We, first, argue that $b$ is an upper bound of $A$ in $^{∗}\mathbb{R}$ iff $b$ is positive and infinite. Indeed, if $b$ is an upper bound of $A$ in $^{∗}\mathbb{R}$ , then, since there is $a\in A$ such that $a>0$ , $b\ge a>0$ . Further, suppose that $b$ is finite. Then $b\simeq\mbox{st}b,$ and there is $a'\in A$ such that $a'>\mbox{st}b\simeq b$ , $a'-\mbox{st}b>0\simeq b-\mbox{st}b$ , implying (by the definition of infinitesimal numbers) $a'-\mbox{st}b>b-\mbox{st}b$ , and $a'>b$ . Therefore, $b$ must be infinite. Now, if $b$ is positive and infinite, then, by definition, $|b|=b\ge x$ for every $x\in\mathbb{R}$ , in particular, $x\in A$ .

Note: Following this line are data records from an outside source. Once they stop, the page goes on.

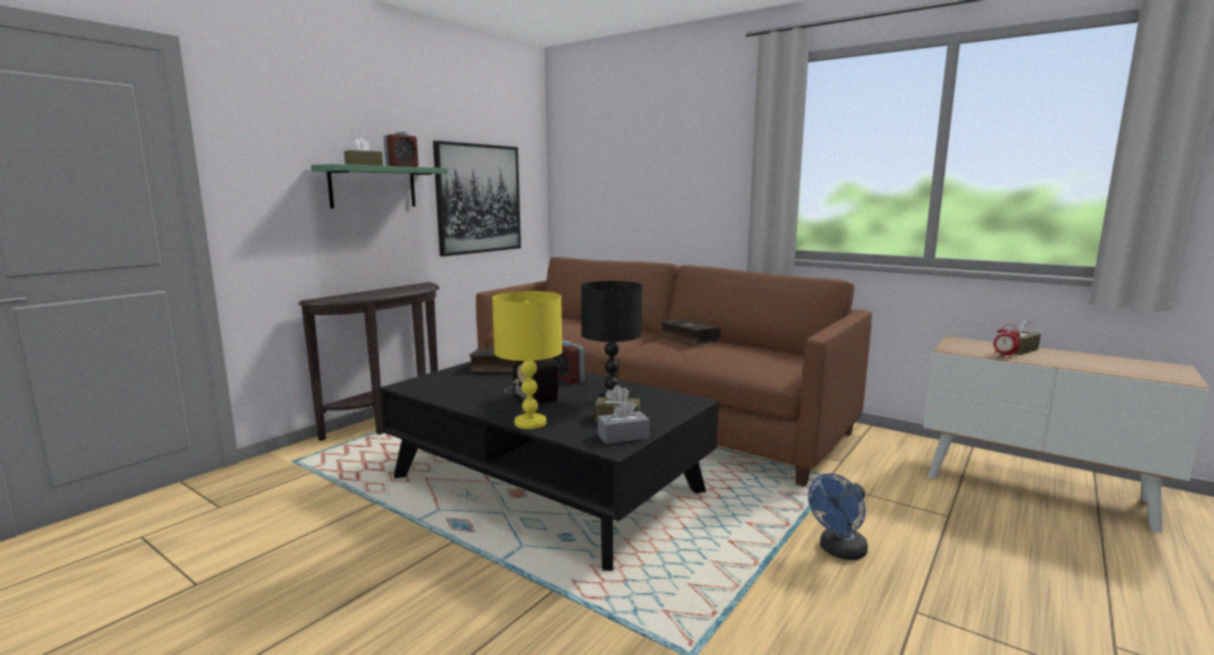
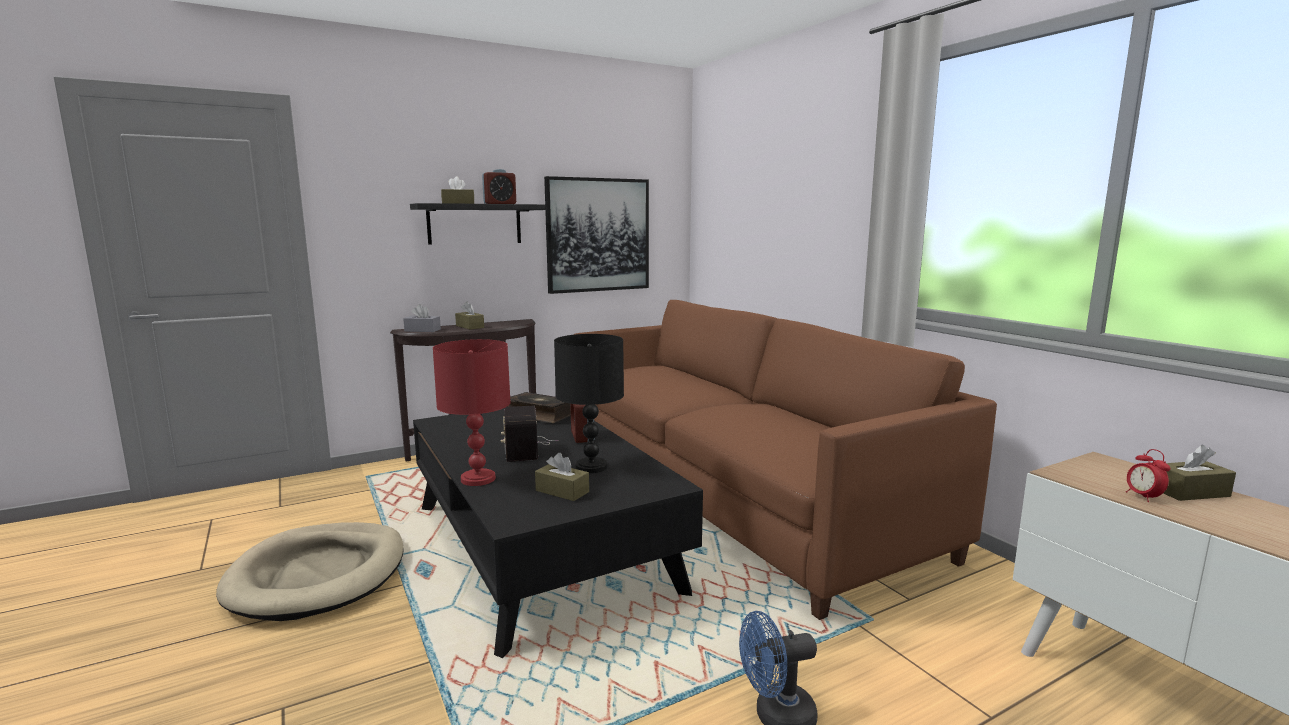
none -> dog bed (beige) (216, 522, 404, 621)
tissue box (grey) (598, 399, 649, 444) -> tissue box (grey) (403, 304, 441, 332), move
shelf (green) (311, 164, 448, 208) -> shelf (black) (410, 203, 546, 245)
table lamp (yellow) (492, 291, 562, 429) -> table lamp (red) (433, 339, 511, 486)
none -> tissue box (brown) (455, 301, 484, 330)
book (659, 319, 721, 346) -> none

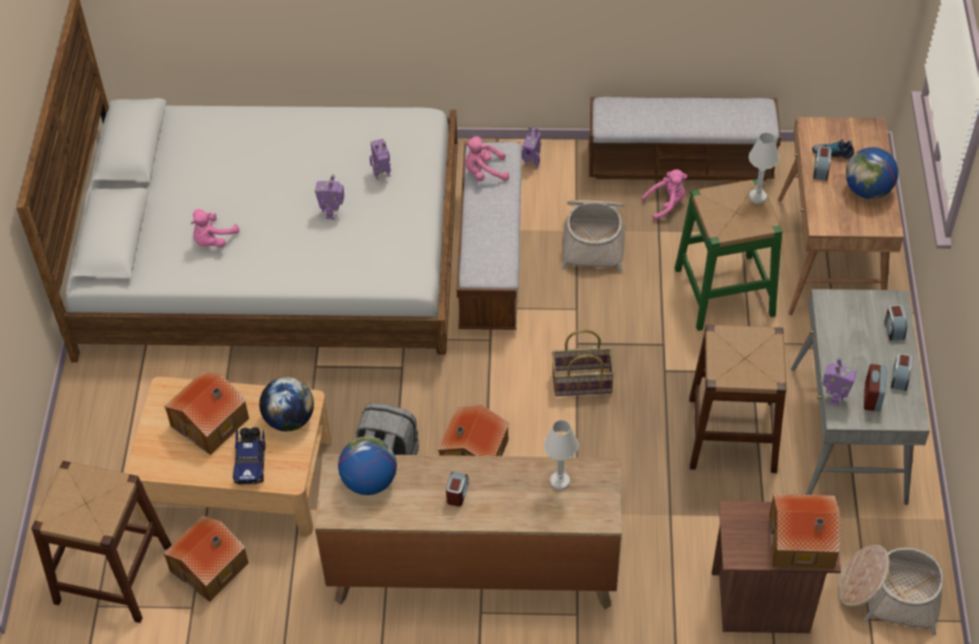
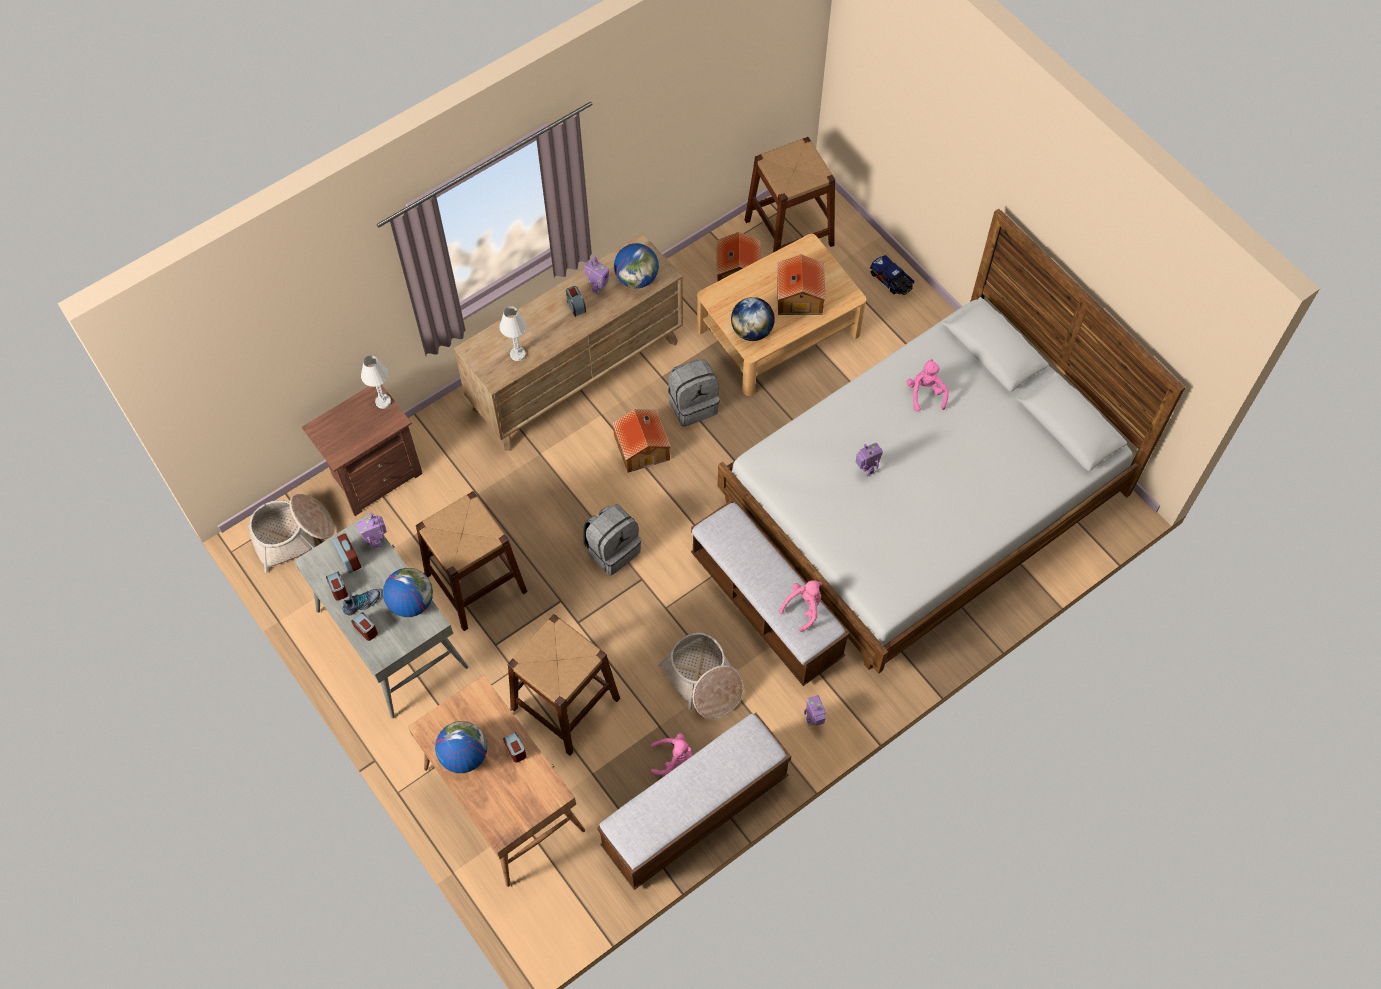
shoe (812, 139, 854, 159) -> shoe (342, 589, 380, 615), move
table lamp (white) (748, 133, 779, 204) -> table lamp (white) (361, 355, 391, 409), move
none -> globe (383, 568, 433, 617)
stool (green) (675, 179, 783, 331) -> stool (brown) (507, 614, 620, 756)
basket (552, 329, 615, 396) -> backpack (grey) (583, 504, 641, 575)
toy robot (370, 139, 391, 180) -> toy robot (584, 256, 609, 295), move
plush toy (pink) (641, 169, 687, 221) -> plush toy (pink) (651, 733, 692, 775), 120 degrees counterclockwise
toy truck (233, 427, 265, 484) -> toy truck (870, 255, 915, 295), move
toy house (769, 494, 840, 569) -> none

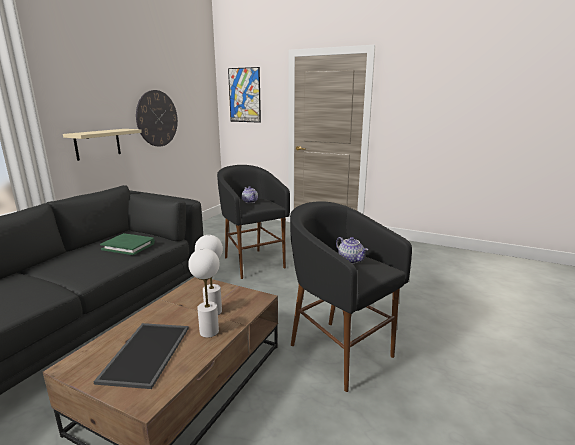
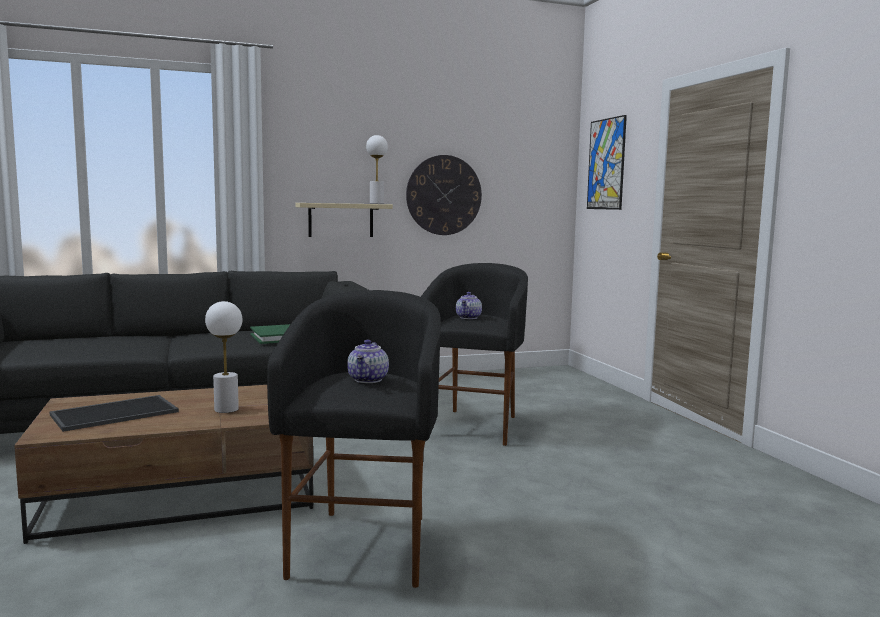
table lamp (white) (188, 248, 220, 338) -> table lamp (white) (366, 135, 388, 204), move

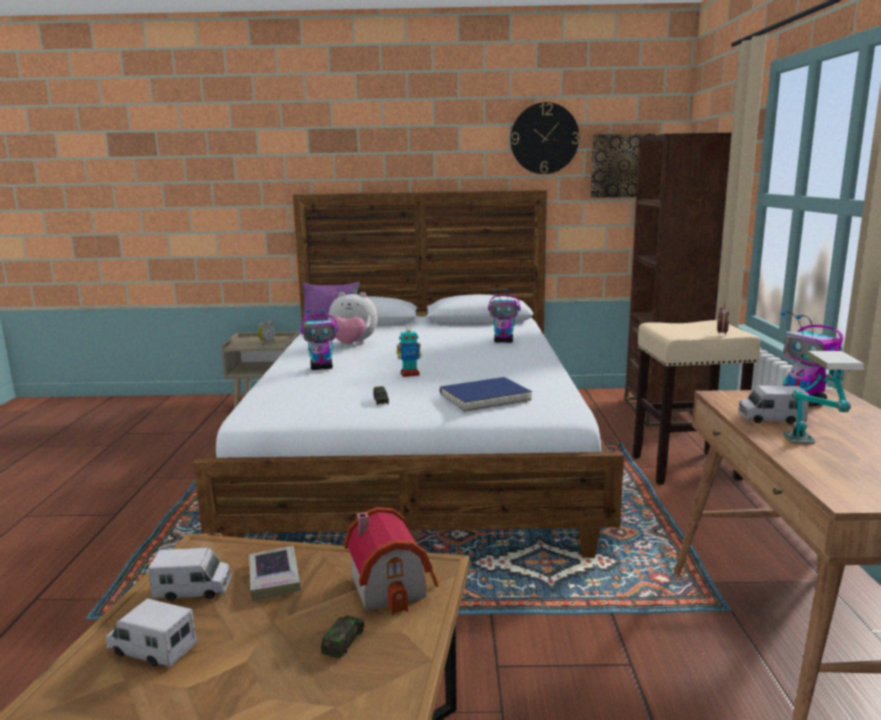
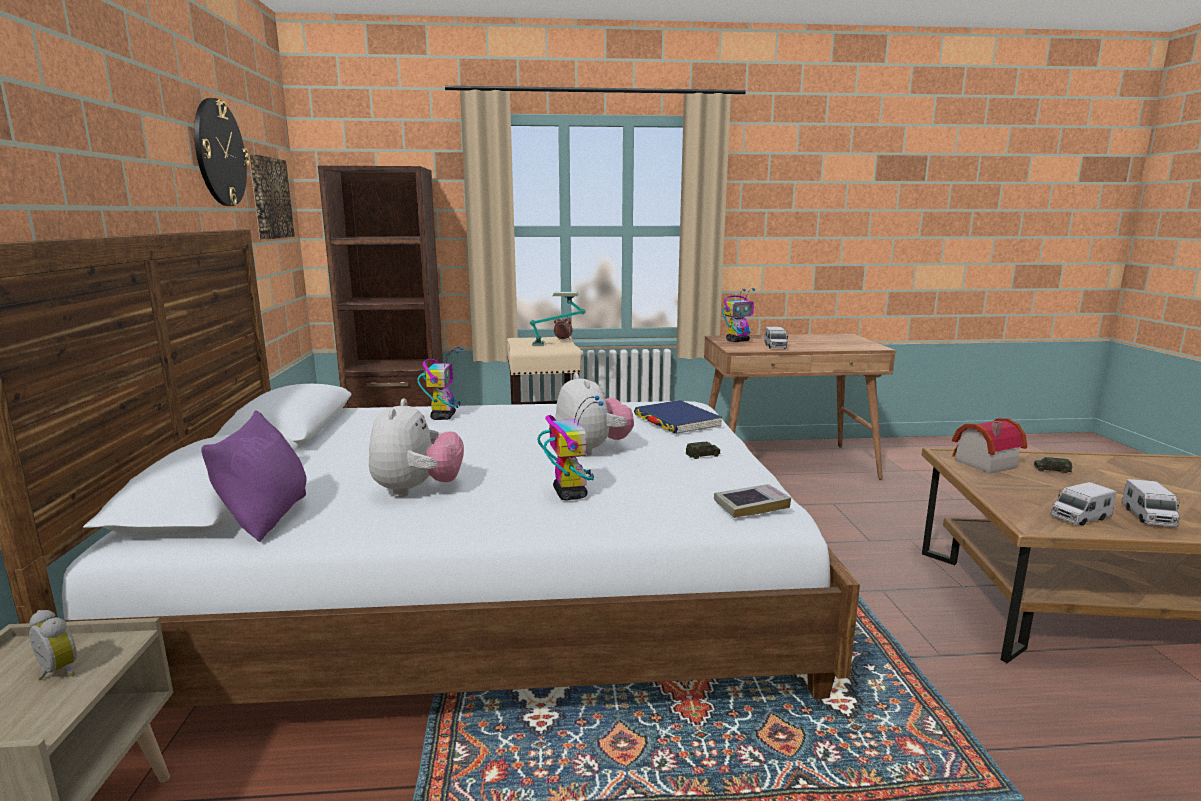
table lamp (783, 351, 865, 444) -> table lamp (530, 292, 585, 346), move
toy robot (397, 324, 422, 377) -> plush toy (555, 373, 634, 457)
book (249, 546, 301, 601) -> book (714, 484, 791, 518), move
toy truck (148, 548, 232, 601) -> toy truck (1050, 482, 1116, 526), 105 degrees counterclockwise

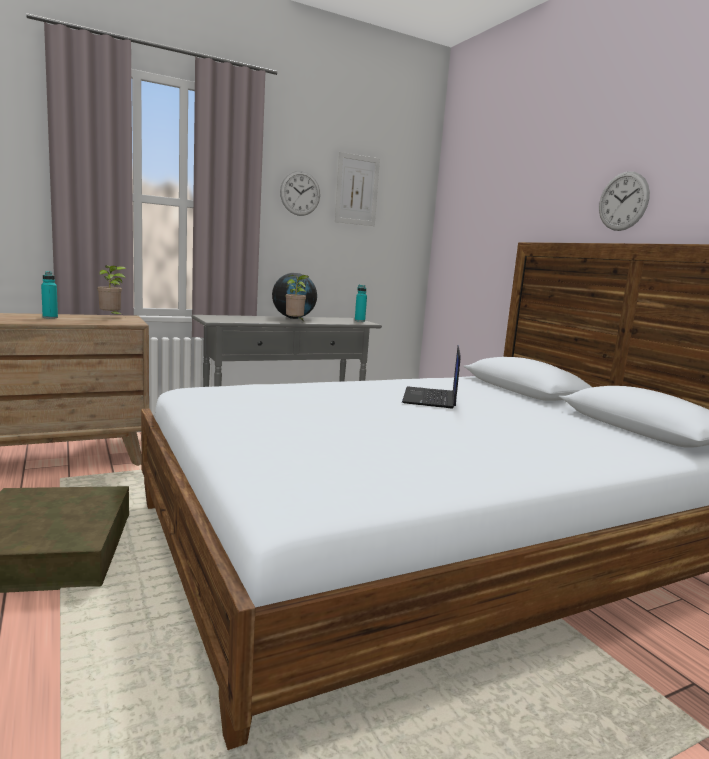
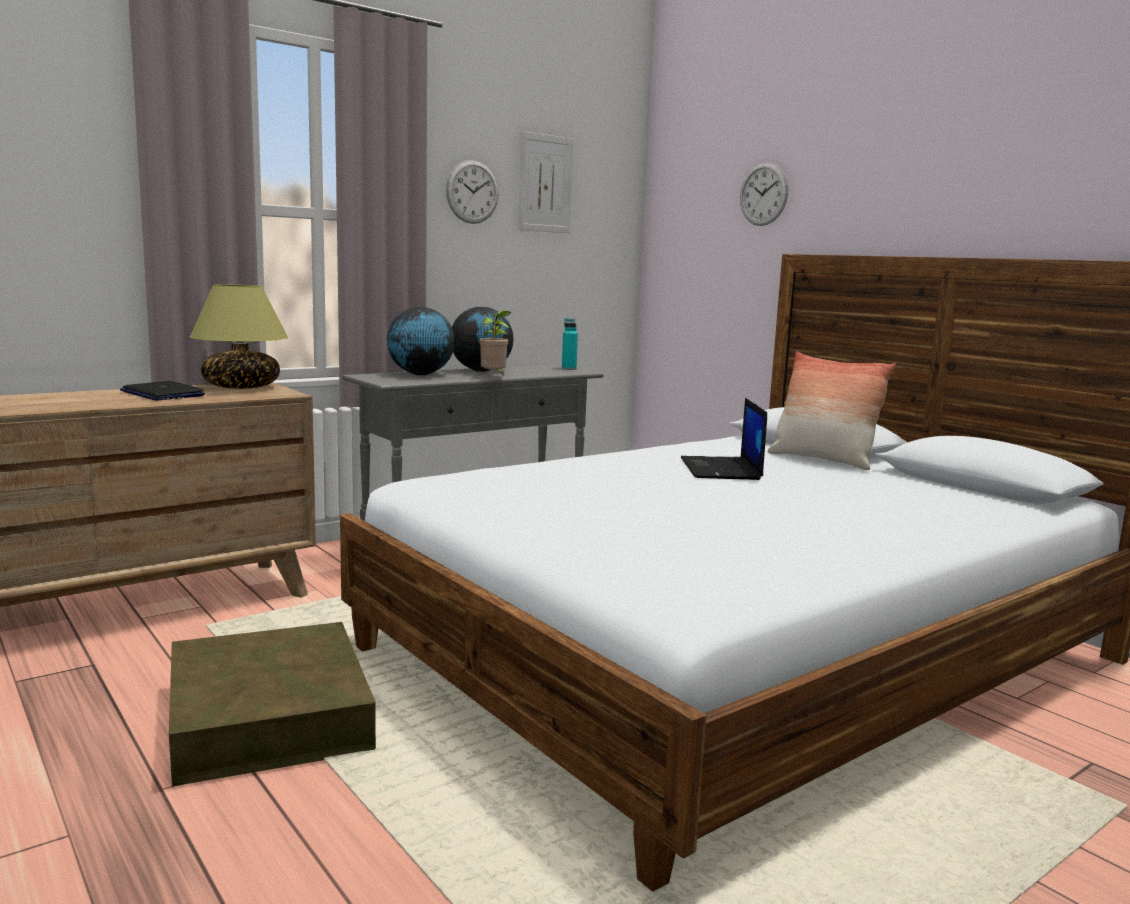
bottle (turquoise) (41, 271, 58, 319) -> laptop (120, 381, 205, 401)
potted plant (97, 265, 127, 317) -> table lamp (190, 284, 288, 389)
none -> globe (387, 307, 455, 375)
wall clock (599, 172, 650, 231) -> wall clock (740, 163, 788, 226), move
none -> pillow (768, 351, 896, 470)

Next, we show that if $b$ is an upper bound of $A$ , then there is a strictly lower upper bound of $A$ . This follows from the fact that if $b$ is positive and infinite, then $b-1$ is positive and infinite. Indeed, for every $x\in\mathbb{R}$ , $x>0$ , $b\ge x+1>1$ , so that $b-1\ge x>0$ .

We conclude that there is no least upper bound of $A$ .